Lay out as a Markdown table with the columns "No." and "Text" the lines of the listing that begin at the line containing "Source Extractor 2.28.2" and stop after the line containing "760 23 3 3 - 4.2". Give each line its own numbered row and omit blank lines.
*** Data supplied ***
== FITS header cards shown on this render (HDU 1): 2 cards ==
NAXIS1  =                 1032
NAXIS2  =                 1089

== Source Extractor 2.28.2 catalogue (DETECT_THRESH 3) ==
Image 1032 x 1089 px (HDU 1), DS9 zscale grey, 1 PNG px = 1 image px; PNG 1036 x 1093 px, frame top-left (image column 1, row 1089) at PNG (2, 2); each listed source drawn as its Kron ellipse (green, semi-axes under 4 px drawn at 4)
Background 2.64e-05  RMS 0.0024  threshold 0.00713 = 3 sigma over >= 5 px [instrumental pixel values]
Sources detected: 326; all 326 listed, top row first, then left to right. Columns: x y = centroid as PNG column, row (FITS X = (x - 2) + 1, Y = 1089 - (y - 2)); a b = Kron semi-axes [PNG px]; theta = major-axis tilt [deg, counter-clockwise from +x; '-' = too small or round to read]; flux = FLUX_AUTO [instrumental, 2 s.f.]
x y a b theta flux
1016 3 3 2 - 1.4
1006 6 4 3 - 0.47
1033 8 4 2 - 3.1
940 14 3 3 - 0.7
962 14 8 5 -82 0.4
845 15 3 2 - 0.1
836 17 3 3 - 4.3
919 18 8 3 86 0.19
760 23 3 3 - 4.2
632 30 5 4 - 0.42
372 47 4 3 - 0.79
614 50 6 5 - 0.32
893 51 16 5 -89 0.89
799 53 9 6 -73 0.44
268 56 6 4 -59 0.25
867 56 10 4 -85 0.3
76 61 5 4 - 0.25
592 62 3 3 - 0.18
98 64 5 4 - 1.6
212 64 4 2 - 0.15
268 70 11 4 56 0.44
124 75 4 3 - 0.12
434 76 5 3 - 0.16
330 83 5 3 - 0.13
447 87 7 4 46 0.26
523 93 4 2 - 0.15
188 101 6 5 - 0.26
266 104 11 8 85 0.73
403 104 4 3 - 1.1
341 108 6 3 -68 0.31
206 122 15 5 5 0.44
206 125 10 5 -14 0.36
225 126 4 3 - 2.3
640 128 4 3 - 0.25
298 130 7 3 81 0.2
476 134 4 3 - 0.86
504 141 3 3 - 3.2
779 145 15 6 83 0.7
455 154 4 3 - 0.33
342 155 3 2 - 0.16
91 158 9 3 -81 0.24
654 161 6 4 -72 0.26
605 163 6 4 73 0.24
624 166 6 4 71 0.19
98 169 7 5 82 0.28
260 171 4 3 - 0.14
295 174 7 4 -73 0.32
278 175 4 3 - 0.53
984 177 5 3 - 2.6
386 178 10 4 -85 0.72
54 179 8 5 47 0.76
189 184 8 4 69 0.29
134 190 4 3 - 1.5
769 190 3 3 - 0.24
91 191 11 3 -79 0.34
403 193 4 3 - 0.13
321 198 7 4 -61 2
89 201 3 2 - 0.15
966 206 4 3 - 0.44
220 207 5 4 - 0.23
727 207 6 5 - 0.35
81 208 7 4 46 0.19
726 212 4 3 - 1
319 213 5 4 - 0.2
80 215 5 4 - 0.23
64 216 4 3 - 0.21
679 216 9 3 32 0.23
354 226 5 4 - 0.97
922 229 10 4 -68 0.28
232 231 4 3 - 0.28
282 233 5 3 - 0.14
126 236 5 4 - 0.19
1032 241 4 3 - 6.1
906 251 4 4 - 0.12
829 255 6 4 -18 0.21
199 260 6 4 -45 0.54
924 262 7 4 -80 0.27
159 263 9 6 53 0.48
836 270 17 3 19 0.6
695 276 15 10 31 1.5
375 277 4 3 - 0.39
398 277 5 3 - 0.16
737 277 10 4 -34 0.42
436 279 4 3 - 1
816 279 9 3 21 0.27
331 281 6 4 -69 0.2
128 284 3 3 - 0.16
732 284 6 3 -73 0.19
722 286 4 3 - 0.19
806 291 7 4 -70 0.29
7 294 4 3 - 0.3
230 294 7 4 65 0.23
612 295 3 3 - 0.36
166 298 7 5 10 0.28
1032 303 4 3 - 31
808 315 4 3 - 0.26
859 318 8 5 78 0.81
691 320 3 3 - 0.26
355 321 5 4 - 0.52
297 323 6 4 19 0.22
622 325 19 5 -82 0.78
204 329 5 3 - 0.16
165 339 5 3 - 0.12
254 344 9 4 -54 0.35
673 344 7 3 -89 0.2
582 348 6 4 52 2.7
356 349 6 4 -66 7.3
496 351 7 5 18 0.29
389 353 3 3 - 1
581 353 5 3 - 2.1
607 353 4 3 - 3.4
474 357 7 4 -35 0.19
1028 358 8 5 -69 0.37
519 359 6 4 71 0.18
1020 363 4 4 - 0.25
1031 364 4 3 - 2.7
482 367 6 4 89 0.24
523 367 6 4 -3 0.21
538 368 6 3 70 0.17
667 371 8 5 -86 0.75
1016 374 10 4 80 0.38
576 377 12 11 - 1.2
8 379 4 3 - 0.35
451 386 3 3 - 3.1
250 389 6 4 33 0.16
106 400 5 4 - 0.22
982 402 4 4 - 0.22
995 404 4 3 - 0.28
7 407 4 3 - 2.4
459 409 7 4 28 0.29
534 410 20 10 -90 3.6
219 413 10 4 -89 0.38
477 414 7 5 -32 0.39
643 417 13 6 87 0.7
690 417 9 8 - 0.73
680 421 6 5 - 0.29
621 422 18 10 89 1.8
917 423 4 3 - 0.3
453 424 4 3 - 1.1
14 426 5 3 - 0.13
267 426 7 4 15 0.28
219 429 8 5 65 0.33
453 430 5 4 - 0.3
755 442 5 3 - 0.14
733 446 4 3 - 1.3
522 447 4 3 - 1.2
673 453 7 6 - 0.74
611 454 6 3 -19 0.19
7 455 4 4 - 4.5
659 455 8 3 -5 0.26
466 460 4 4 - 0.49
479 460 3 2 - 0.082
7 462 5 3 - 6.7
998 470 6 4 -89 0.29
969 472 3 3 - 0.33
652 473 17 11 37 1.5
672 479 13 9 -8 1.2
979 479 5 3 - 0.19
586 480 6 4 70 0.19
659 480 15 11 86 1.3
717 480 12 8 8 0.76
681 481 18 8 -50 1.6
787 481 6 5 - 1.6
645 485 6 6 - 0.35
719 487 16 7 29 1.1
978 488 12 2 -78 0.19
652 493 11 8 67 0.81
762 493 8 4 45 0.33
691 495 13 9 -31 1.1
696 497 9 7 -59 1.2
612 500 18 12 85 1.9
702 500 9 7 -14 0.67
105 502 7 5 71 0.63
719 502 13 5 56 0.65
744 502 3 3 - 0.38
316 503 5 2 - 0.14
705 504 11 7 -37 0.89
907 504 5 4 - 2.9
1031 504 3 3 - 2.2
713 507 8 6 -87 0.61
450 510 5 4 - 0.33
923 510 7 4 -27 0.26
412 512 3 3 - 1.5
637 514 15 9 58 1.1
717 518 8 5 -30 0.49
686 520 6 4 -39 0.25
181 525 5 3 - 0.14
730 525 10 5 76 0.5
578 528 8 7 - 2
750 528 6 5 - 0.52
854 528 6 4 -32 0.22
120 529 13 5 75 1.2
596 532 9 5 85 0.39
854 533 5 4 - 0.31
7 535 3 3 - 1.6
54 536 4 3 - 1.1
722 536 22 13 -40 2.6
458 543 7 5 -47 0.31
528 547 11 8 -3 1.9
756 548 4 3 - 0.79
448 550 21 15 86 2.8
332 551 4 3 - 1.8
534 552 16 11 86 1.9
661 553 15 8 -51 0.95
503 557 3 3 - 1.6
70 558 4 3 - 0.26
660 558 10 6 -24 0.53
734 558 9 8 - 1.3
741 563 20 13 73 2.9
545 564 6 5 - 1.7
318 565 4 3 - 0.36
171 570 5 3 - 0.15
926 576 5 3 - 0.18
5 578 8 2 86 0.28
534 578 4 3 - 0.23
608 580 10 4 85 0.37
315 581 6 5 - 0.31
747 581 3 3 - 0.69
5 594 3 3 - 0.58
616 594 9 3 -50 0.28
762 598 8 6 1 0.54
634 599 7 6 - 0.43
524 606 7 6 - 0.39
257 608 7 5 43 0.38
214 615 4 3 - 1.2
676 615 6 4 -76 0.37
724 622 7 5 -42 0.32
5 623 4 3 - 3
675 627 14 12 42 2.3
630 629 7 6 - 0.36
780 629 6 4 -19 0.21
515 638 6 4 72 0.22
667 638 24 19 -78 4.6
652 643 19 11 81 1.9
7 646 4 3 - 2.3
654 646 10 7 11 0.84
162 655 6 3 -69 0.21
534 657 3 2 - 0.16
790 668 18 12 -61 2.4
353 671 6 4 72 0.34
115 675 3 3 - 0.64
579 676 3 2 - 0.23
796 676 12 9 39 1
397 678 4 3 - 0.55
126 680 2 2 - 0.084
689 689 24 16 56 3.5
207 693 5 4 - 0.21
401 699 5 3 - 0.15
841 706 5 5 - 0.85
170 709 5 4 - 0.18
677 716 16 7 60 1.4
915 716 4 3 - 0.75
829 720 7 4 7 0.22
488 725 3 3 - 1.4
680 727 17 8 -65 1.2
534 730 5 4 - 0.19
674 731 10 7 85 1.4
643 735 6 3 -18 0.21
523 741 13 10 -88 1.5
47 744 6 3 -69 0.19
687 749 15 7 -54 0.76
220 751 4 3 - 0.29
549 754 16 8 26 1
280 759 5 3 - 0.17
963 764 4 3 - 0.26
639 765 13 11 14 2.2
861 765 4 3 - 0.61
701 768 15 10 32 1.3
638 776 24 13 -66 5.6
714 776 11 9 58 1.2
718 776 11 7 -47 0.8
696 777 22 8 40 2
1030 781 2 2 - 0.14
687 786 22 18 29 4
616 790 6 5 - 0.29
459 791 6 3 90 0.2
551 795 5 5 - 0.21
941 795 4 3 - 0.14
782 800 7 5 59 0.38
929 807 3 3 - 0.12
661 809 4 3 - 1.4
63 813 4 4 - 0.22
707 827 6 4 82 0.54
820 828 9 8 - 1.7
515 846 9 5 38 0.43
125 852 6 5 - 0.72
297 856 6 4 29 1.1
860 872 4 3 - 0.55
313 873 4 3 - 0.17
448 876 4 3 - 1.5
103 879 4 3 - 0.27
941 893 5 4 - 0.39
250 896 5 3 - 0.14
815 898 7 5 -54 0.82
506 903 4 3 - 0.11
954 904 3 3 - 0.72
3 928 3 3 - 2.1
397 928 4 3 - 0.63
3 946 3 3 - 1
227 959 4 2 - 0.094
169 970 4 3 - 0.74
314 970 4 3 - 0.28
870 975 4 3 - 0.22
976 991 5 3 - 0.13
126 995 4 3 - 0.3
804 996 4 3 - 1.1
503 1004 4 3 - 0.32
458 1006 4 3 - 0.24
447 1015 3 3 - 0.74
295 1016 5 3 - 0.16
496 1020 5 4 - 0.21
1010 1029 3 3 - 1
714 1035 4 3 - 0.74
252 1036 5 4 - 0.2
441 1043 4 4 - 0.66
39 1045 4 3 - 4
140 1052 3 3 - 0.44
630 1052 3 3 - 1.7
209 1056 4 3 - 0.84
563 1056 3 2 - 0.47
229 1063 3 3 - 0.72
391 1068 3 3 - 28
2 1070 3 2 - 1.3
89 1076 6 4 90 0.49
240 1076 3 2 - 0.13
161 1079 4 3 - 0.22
***
Response to the exercise:
| No. | Text |
|---|---|
| 1 | == Source Extractor 2.28.2 catalogue (DETECT_THRESH 3) == |
| 2 | Image 1032 x 1089 px (HDU 1), DS9 zscale grey, 1 PNG px = 1 image px; PNG 1036 x 1093 px, frame top-left (image column 1, row 1089) at PNG (2, 2); each listed source drawn as its Kron ellipse (green, semi-axes under 4 px drawn at 4) |
| 3 | Background 2.64e-05  RMS 0.0024  threshold 0.00713 = 3 sigma over >= 5 px [instrumental pixel values] |
| 4 | Sources detected: 326; all 326 listed, top row first, then left to right. Columns: x y = centroid as PNG column, row (FITS X = (x - 2) + 1, Y = 1089 - (y - 2)); a b = Kron semi-axes [PNG px]; theta = major-axis tilt [deg, counter-clockwise from +x; '-' = too small or round to read]; flux = FLUX_AUTO [instrumental, 2 s.f.] |
| 5 | x y a b theta flux |
| 6 | 1016 3 3 2 - 1.4 |
| 7 | 1006 6 4 3 - 0.47 |
| 8 | 1033 8 4 2 - 3.1 |
| 9 | 940 14 3 3 - 0.7 |
| 10 | 962 14 8 5 -82 0.4 |
| 11 | 845 15 3 2 - 0.1 |
| 12 | 836 17 3 3 - 4.3 |
| 13 | 919 18 8 3 86 0.19 |
| 14 | 760 23 3 3 - 4.2 |